Understand the Company Before You Invest
Before purchasing a stock, you should understand the basics about the company you are investing in. Make sure you can answer these questions first:
• What business is the company in? Understand the products the company sells and the growth prospects of that industry. Is it in a high growth business or a business that is likely to have slow growth in the years ahead? For some companies, this may be basic information that can be understood without much research. For other companies, you may have to read quite a bit before you understand exactly what they do.
• How much product is the company selling? Most publicly traded companies have sales figures in the hundreds of millions of dollars. If you're interested in a company with sales significantly below that, realize that it is probably a growth company with more risk than a mature, established company. Also review the trend in sales to make sure the company has steadily increasing sales.

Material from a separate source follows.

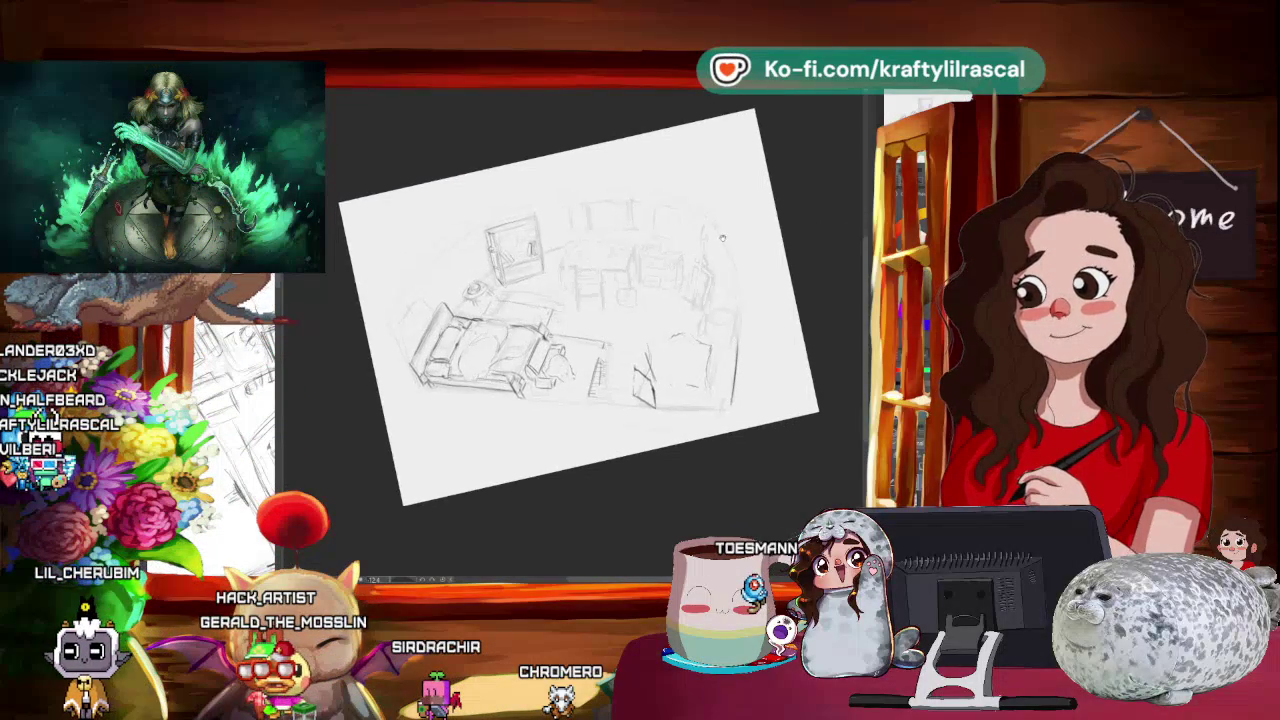
pyautogui.moveTo(722, 237); pyautogui.dragTo(755, 253)
pyautogui.scroll(2, 633, 333)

• Is the company profitable? You're not just looking to make sure the company has positive net income for the year. You want to determine whether the amount of profit is reasonable for that industry. To get a feel for that, take a look at return on equity, which equals the company's net income divided by shareholder's equity, and return on assets, which equals net income divided by total assets.
• Does the company have positive cash flow? The company's cash flow statement will indicate whether cash increased or decreased during the period. A company can adjust its accounting policies to affect net earnings, but cash is more difficult to manipulate. Thus, it's a good second check on a company's profitability.
• How much debt does the company have? While most companies need some debt, too much debt can be burdensome. With interest rates currently at such low levels, increasing interest rates in the future could cause problems for companies carrying too much debt.
• Has there been any negative news about the company? News like lower than expected earnings, management shakeups, problems with a new product, and accounting restatements can have a detrimental effect on the stock's price. If the event is just a temporary problem, it could be a good time to purchase the stock. However, often one negative news item leads to another. Make sure there is no more bad news before you purchase the stock.